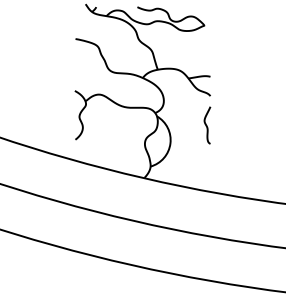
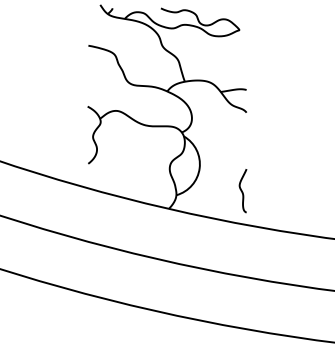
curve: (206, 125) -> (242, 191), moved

---

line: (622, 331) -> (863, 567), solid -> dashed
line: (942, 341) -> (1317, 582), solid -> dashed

==

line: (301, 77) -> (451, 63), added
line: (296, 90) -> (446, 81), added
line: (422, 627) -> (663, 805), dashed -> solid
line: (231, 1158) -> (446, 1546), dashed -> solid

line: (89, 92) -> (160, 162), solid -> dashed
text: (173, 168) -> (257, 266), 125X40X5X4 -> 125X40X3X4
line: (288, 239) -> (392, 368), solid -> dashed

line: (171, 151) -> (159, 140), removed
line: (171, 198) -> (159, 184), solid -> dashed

EXERCISE REQUIREMENTS: Would you please write out, exactly and with no other lines, the stretch of the listing above from the line containing "line: (171, 151) -> (159, 140), removed" through the line containing "line: (171, 198)"?

OUTPUT OF THE EXERCISE:
line: (171, 151) -> (159, 140), removed
line: (171, 198) -> (159, 184), solid -> dashed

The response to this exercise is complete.